3.1. Synthesis of the [Ru(PPh3)2(Thy)(bipy)]PF6 Complex

The [Ru(PPh3)2(Thy)(bipy)]PF6 complex was obtained, as previously described by Correa et al. [13]. Briefly, thymine (23 mg; 0.18 mmol) was dissolved in a Schlenk flask with 50 mL of a dichloromethane/methanol mixture (1:1 v/v) containing triethylamine (10 μL) and KPF 6 (0.12 mmol; 15.0 mg). Next, 100 mg (0.12 mmol) of the precursor [RuCl2(PPh3)2(bipy)] was added. The solution was kept under reflux and in an inert atmosphere, and was stirred for 48 h. The final solution was concentrated to 2 mL, and 10 mL of water was added to precipitate an orange powder. The solids were filtered off, washed with separately with warm water and diethyl ether, and then dried under vacuum. All of the manipulations were performed under argon. All of the reagents were purchased from Sigma-Aldrich (Sigma-Aldrich Co., Saint Louis, MO, USA) and were used as received.

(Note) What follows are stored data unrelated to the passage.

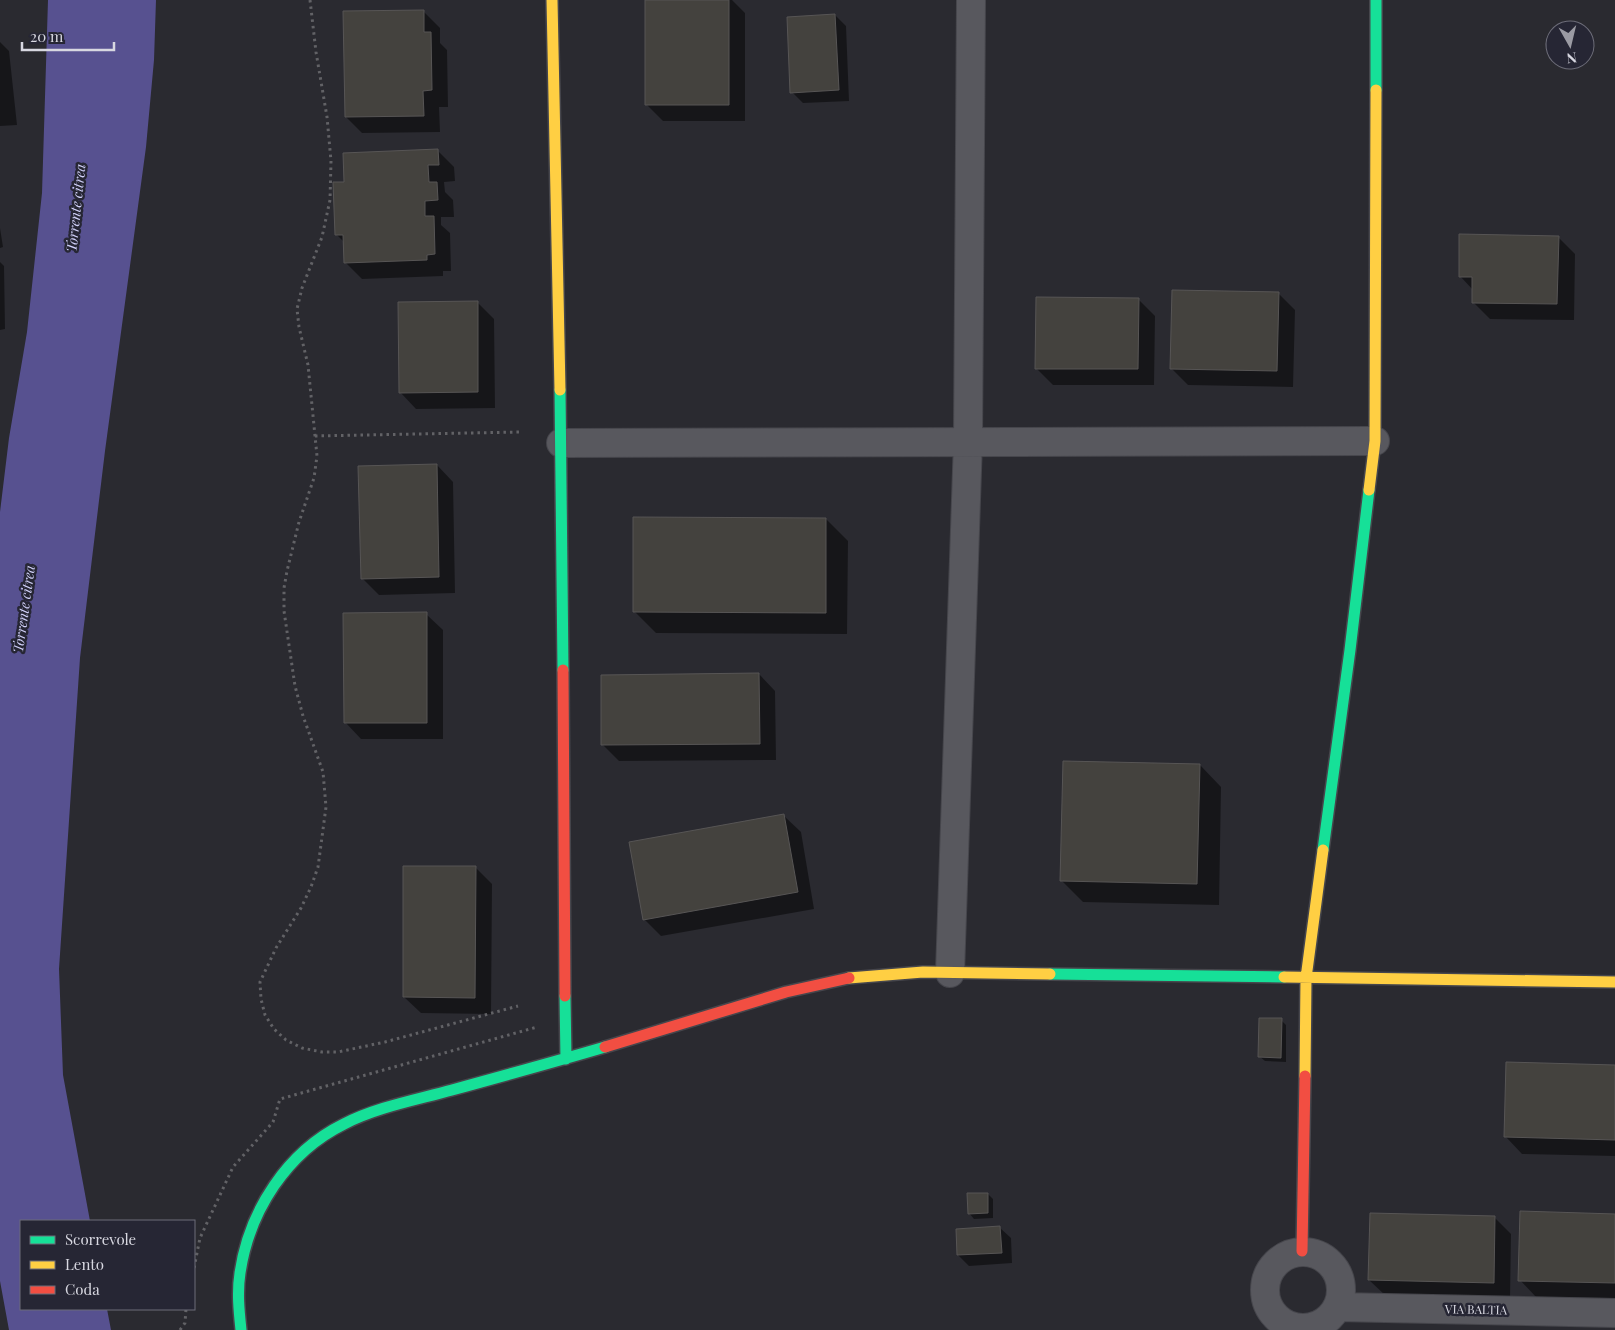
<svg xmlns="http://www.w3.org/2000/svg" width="1615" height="1330" viewBox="0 0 1615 1330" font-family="'Playfair Display',serif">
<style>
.water{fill:#575190}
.shadow{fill:#0007}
.building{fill:#44423e;stroke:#575555}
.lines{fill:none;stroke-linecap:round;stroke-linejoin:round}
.street-casing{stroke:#46464c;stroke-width:30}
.fast-casing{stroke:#46464c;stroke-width:14}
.slow-casing{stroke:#46464c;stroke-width:14}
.jam-casing{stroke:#46464c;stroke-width:14}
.path{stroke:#626266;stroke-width:3;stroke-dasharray:2.5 4;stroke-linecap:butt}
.street{stroke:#58585e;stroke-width:28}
.fast{stroke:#16e098;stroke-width:11}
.slow{stroke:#ffcf43;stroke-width:11}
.jam{stroke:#f24e42;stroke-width:11}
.labels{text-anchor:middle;stroke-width:5;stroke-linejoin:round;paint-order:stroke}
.street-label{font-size:12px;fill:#d8d8e1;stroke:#262634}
.water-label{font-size:14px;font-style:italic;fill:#d1d1f9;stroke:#262634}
</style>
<rect width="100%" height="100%" fill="#2a2a30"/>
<path class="water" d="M 48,0 L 156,0 L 154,60 L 146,147 L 105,451 L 80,658 L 59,969 L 63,1075 L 90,1221 L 21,1221 L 21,1309 L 107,1309 L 111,1330 L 9,1330 L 0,1281 L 0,512 L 9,438 L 27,332 L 42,193 Z"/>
<path class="shadow" d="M 646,0 L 732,0 L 745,13 L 745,121 L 663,121 L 647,105 Z
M 423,11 L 440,28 L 440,43 L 447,50 L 448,107 L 439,107 L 440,132 L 362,133 L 346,117 Z
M 835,15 L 846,26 L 849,101 L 803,103 L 792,92 Z
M 0,42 L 9,51 L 17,125 L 0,126 Z
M 438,151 L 454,167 L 455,181 L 444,182 L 445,192 L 453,200 L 454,217 L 441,217 L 441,225 L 450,233 L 451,271 L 443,271 L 443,276 L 362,279 L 345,262 L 344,242 L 336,234 L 345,183 Z
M 0,228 L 3,247 L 0,248 Z
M 1558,237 L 1575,254 L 1574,320 L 1490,319 L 1473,302 L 1473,290 L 1460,276 Z
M 0,262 L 4,266 L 5,329 L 0,330 Z
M 1279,294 L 1295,310 L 1293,387 L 1188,385 L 1171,368 Z
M 1138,299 L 1155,316 L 1154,385 L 1053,385 L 1036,368 Z
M 477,302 L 494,319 L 495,408 L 416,409 L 400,392 Z
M 437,465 L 453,482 L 455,593 L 379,595 L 362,578 Z
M 826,519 L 848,541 L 847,634 L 656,633 L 634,611 Z
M 426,614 L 443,630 L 443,739 L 361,739 L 345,722 Z
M 759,674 L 775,691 L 776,760 L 619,761 L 603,745 Z
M 1200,765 L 1221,787 L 1219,905 L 1083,902 L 1061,880 Z
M 784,816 L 801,832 L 814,909 L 661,936 L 644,919 Z
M 475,867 L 492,884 L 491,1014 L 421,1013 L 404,997 Z
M 1281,1020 L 1286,1025 L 1286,1062 L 1265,1061 L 1259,1056 Z
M 1615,1066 L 1615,1156 L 1522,1154 L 1506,1137 Z
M 988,1194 L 993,1199 L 993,1218 L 974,1219 L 969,1213 Z
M 1615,1215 L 1615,1298 L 1536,1297 L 1520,1280 Z
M 1494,1217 L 1511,1234 L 1510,1300 L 1386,1296 L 1369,1280 Z
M 999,1227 L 1011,1238 L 1012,1263 L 969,1266 L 958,1255 Z"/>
<path class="building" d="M 645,0 L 729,0 L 729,105 L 645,105 Z
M 424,10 L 424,32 L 431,32 L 432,90 L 423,91 L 424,116 L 345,117 L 343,11 Z
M 835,14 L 839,90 L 790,93 L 787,17 Z
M 438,149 L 439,165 L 428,165 L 429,182 L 437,182 L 438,200 L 425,201 L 425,216 L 434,216 L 435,254 L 427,255 L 427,260 L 344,263 L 343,235 L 335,235 L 333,182 L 344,182 L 343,153 Z
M 1459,234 L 1559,236 L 1557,304 L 1472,303 L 1472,277 L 1459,277 Z
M 1172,290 L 1279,292 L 1277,371 L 1170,369 Z
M 1036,297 L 1139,298 L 1138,369 L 1035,369 Z
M 478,301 L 478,392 L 399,393 L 398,302 Z
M 437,464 L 439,577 L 361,579 L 358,466 Z
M 633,517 L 826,518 L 826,613 L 633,612 Z
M 427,612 L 427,723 L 344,723 L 343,613 Z
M 759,673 L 760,744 L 601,745 L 601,675 Z
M 1063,761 L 1200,764 L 1197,884 L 1060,881 Z
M 784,814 L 798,892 L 643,920 L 629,842 Z
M 403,866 L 476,866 L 475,998 L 403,997 Z
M 1259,1018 L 1282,1018 L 1281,1058 L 1258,1057 Z
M 1506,1062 L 1615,1065 L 1615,1140 L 1504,1137 Z
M 967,1193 L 988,1193 L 988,1213 L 968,1214 Z
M 1520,1211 L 1615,1214 L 1615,1283 L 1518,1281 Z
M 1370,1213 L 1495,1216 L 1494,1283 L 1368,1280 Z
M 1000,1226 L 1002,1253 L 957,1255 L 956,1229 Z"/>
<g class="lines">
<g class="street-casing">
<path id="street" d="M 561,443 L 1375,441
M 950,973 L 968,441 L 971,0
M1265 1290a38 38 0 1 1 76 0a38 38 0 1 1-76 0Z
M 1338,1307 L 1615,1313"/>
</g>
<g class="fast-casing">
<path id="fast" d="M 1376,90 L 1376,0
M 560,390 L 563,670
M 1323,850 L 1350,650 L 1369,490
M 1050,974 L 1284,977
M 565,996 L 566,1059
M 241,1330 C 239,1311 237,1292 240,1273 C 249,1211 287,1152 344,1124 C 377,1107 416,1100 452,1090 C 503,1076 554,1062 605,1047"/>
</g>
<g class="slow-casing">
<path id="slow" d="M 552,0 L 560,390
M 1369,490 L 1375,441 L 1376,90
M 1284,977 L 1615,982
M 849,978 L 923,972 L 1050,974
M 1305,1076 L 1306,978 L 1323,850"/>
</g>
<g class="jam-casing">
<path id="jam" d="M 563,670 L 565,996
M 605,1047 L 786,992 L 849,978
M 1302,1251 L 1305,1076"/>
</g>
<path class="path" d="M 310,0 L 316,52 L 327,117 L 331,161 L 330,200 L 322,237 L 302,288 L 297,309 L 299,327 L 308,365 L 317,456 L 314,478 L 299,522 L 287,571 L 284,588 L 284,611 L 295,686 L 303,716 L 323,772 L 326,807 L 318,867 L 311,887 L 301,908 L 276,948 L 260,982 L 261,999 L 265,1015 L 274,1029 L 286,1040 L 302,1048 L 322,1052 L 338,1052 L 385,1042 L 518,1006
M 315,436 L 519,432
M 194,1268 L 200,1238 L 233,1167 L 273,1122 L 280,1099 L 537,1027
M 180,1330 L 185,1323 L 186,1309"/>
<use href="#street" class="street"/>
<use href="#fast" class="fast"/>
<use href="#slow" class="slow"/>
<use href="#jam" class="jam"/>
</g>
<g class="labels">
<g class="street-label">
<text transform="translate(1476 1310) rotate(1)" y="4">VIA BALTIA</text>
</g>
<g class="water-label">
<text transform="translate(76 208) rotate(-84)" y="5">Torrente citrea</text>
<text transform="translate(24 609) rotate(-82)" y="5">Torrente citrea</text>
</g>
</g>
<rect x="20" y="1220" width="175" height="90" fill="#262634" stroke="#6d6d79"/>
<rect x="30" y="1236" width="25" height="8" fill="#16e098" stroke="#6d6d79"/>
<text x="65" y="1245" font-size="15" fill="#d8d8e1">Scorrevole</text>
<rect x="30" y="1261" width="25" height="8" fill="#ffcf43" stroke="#6d6d79"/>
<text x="65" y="1270" font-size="15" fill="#d8d8e1">Lento</text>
<rect x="30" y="1286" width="25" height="8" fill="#f24e42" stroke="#6d6d79"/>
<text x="65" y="1295" font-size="15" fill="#d8d8e1">Coda</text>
<g transform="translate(1570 45) rotate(172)"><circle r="24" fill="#262634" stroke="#6d6d79"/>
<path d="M0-4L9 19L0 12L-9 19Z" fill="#9b9ba3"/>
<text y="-8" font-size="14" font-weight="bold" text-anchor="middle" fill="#d8d8e1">N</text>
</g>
<path d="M22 42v8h92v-8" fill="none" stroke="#d8d8e1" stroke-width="2.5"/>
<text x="30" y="42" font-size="15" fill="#d8d8e1" stroke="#262634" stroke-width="4" paint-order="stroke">20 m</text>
</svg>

3.2. Cells and Cytotoxicity Assay

The cell lines that were used in this study were obtained from the American Type Culture Collection (ATCC) and were cultured, as described previously [25]. Primary PBMCs were obtained with informed consent (# 031019/2013). All the cells were free of contamination, and the cell viability was determined by the TBE or AB assay, which were performed following the procedure that was described previously [25,26]. The cell morphology analysis was performed using cytospin and May-Grunwald-Giemsa staining as described previously [25]. To investigate caspase-3 activation, a caspase-3 colorimetric assay kit (Sigma-Aldrich Co.) was used.

3.3. Flow Cytometric Assays

Light scattering features were determined by flow cytometry. The internucleosomal DNA fragmentation and cell cycle distribution were determined according to Nicoletti et al. [27]. For apoptosis measurements, a FITC Annexin V Apoptosis Detection Kit I (BD Biosciences, San Jose, CA, USA) was used, and the analysis was performed, according to the manufacturer’s instructions. A protection assay using the pan-caspase inhibitor Z-VAD(OMe)-FMK (Cayman Chemical, Ann Arbor, MI, USA) was also evaluated. The mitochondrial transmembrane potential was determined by the retention of the dye rhodamine 123 [28]. The levels of ROS were measured, as previously described [29], using 2′,7′-dichlorofluorescin diacetate (DCF-DA, Sigma-Aldrich Co.). At least 1 × 104 events were recorded per sample using a BD LSRFortessa cytometer along with BD FACSDiva Software (BD Biosciences) and Flowjo Software 10 (Flowjo LCC, Ashland, OR, USA). The cellular debris was omitted from the analysis.

3.4. Statistical Analysis

Data were analyzed and graphs were generated using GraphPad Prism software to evaluate significance. Differences among experimental groups were compared using analysis of variance (ANOVA), followed by the Student–Newman–Keuls test (p < 0.05).